Requirement: If pictures appear among the lines below, leave them out while you return exactly the lines from the one with "right ankle: (200, 327)" through the one with "right ear: (3, 61)".

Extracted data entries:
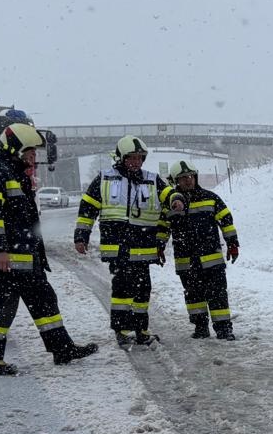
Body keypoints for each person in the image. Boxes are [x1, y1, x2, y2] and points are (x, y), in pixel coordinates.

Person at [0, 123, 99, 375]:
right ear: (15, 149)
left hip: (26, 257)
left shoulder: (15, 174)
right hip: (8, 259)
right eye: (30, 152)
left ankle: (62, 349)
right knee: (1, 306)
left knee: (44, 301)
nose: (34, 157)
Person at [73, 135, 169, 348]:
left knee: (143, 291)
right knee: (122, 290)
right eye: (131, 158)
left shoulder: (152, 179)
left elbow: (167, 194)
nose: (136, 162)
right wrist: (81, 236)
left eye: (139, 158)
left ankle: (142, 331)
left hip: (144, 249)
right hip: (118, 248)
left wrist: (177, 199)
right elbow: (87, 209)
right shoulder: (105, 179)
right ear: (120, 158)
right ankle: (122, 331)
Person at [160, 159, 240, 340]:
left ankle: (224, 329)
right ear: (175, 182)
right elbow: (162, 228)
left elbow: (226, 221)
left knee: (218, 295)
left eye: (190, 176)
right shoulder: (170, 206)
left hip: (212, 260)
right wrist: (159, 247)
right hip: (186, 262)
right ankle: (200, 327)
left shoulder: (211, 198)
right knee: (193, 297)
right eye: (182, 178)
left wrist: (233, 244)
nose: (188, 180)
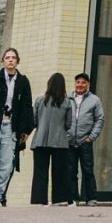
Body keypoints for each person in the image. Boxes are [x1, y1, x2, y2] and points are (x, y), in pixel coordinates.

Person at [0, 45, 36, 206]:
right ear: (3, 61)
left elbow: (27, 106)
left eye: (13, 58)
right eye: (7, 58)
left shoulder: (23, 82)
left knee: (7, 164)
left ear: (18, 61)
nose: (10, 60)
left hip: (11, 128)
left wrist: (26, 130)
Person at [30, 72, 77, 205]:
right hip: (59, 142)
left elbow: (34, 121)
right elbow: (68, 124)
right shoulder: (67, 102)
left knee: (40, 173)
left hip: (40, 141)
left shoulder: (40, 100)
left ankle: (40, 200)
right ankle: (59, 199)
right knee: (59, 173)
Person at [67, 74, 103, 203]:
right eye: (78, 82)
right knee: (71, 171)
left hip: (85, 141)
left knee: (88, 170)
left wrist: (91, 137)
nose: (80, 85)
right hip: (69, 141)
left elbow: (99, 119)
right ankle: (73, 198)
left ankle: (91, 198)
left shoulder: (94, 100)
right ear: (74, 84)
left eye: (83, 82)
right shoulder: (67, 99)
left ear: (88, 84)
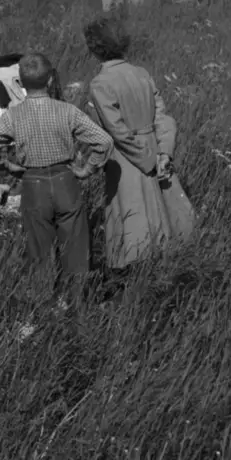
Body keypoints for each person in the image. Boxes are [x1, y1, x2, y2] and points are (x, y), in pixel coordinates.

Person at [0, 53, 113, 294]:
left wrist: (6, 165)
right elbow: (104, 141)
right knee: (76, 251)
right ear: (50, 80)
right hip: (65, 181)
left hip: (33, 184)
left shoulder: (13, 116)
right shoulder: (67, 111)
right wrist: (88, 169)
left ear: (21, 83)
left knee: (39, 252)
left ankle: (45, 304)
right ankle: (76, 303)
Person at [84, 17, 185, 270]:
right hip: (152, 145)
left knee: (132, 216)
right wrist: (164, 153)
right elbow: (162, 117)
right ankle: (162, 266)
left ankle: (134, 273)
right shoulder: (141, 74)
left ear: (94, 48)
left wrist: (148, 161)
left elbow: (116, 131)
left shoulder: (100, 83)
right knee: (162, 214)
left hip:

Response for this exercise:
right ankle: (200, 327)
left shoulder: (211, 198)
right knee: (193, 297)
right eye: (182, 178)
left wrist: (233, 244)
nose: (188, 180)
Body keypoints for each person in the image. Boxes are [x1, y1, x2, y2] and points are (x, y), in pixel coordinates.

Person at [0, 45, 36, 206]:
right ear: (3, 61)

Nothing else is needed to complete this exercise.